[Date Prev][Date Next][Thread Prev][Thread Next]
[Date Index]
[Thread Index]
- Subject: Re: Overloading and extending operators, (l)PEGs and grammars
- From: Sam Roberts <sroberts@...>
- Date: Wed, 11 Apr 2007 10:26:27 -0700
I can appreciate how difficult it is to make a small language with flexible
operator extensions. Its too bad, things like lpeg could benefit from it.
The PEG operators (*, +, /, etc.) are easy and mnemonic:
’’ Literal string
"" Literal string
[] Character class
. Any character
(e) Grouping
e? Optional
e* Zero-or-more
e+ One-or-more
e1 e2 Sequence
e1/e2 Prioritized Choice
&e And-predicate
!e Not-predicate
Anybody who has used a regex, or one of dozens of EBNF variants, can
remember this easily.
With lpeg, we have:
Operator Description
lpeg.P(string) Matches string literally
lpeg.P(number) Matches exactly number characters
lpeg.S(string) Matches any character in string (set)
lpeg.R("xy") Matches any character between x and y (range)

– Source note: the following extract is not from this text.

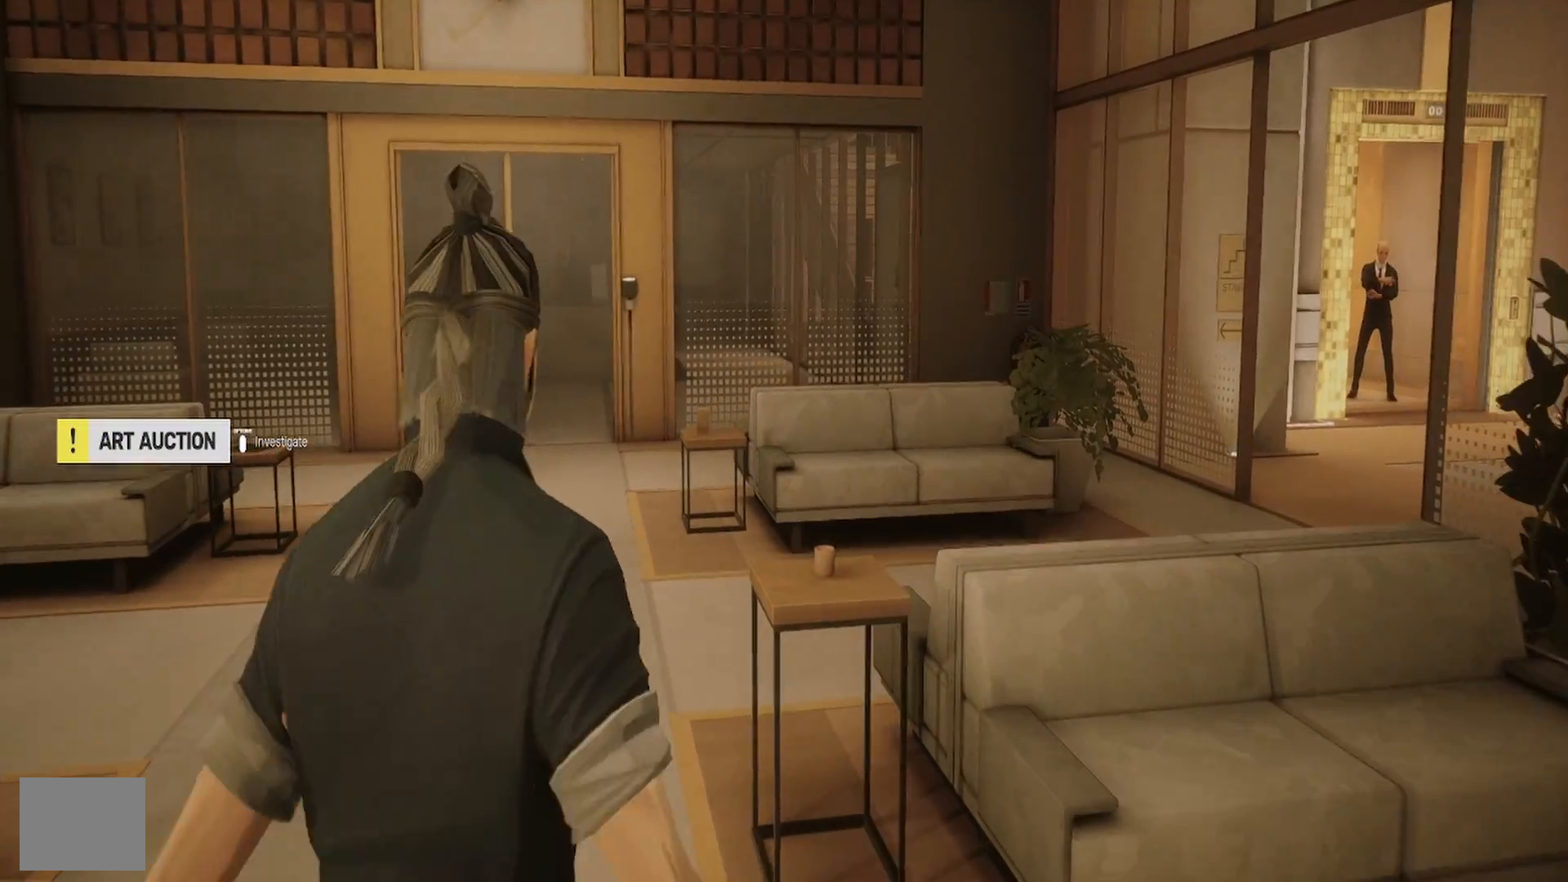
{"buttons": [], "left_stick": "center", "right_stick": "center", "events": [[233, "SELECT", "down"], [350, "SELECT", "up"]]}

patt^n Matches at least n repetitions of patt
patt^-n Matches at most n repetitions of patt
patt1 * patt2 Matches patt1 followed by patt2
patt1 + patt2 Matches patt1 or patt2 (ordered choice)
patt1 - patt2 Matches patt1 if patt2 does not match
-patt Equivalent to "" - patt
patt1 / ... Used to capture matches? Why not have the same meaning as PEG?
There isn't any commonality here, I find it quite anti-mnemonic (all the
operators are used for different purposes than in the original PEG grammars). I
can't read a PEG without the table above taped to my monitor.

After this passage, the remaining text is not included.